Sir Mick Davis warns young Jews ‘face a two-pronged attack’ on Israel connection

Senior community figure says support for the Jewish state among young people is 'the exception to their values not the embodiment of them'

Sir Mick Davis

One of British Jewry’s most senior figures has warned young Jews feel their support for Israel must be “the exception to their values, rather than the embodiment of them”.

Sir Mick Davis, a former chair of the Jewish Leadership Council who also chaired then Prime Minister David Cameron’s Holocaust Memorial Commission and is now the chief executive of the Conservative Party, made the comments in an opinion piece published on Times of Israel this week.

In it, Davis says young diaspora Jews “face a two-pronged attack on their connection to Israel” – both anti-Semitism on the left of British politics and Israeli Government actions.

“They see their pride in Israel dented by actions taken by the Israeli authorities that undermine their Jewish values,” he wrote.

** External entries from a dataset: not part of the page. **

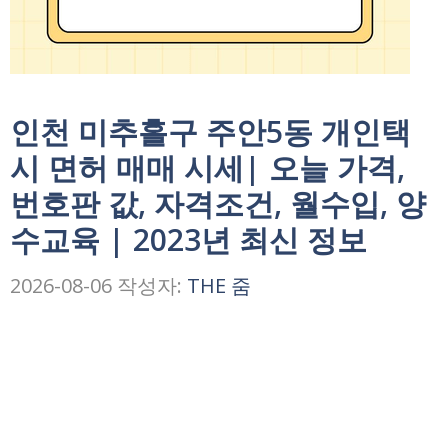
인천 미추홀구 주안5동 개인택
시 면허 매매 시세| 오늘 가격,
번호판 값, 자격조건, 월수입, 양
수교육 | 2023년 최신 정보
2026-08-06
작성자:
THE 줌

“Whether through the constant trickle of ugly legislation like last year’s Nation-State Bill, the racism of
Chief Rabbi Yitzhak Yosef, a callous approach to African asylum seekers, discrimination against progressive Judaism or ongoing settlement expansion, young diaspora Jews are too often being asked to make their attachment to Israel the exception to their values rather than the embodiment of them.”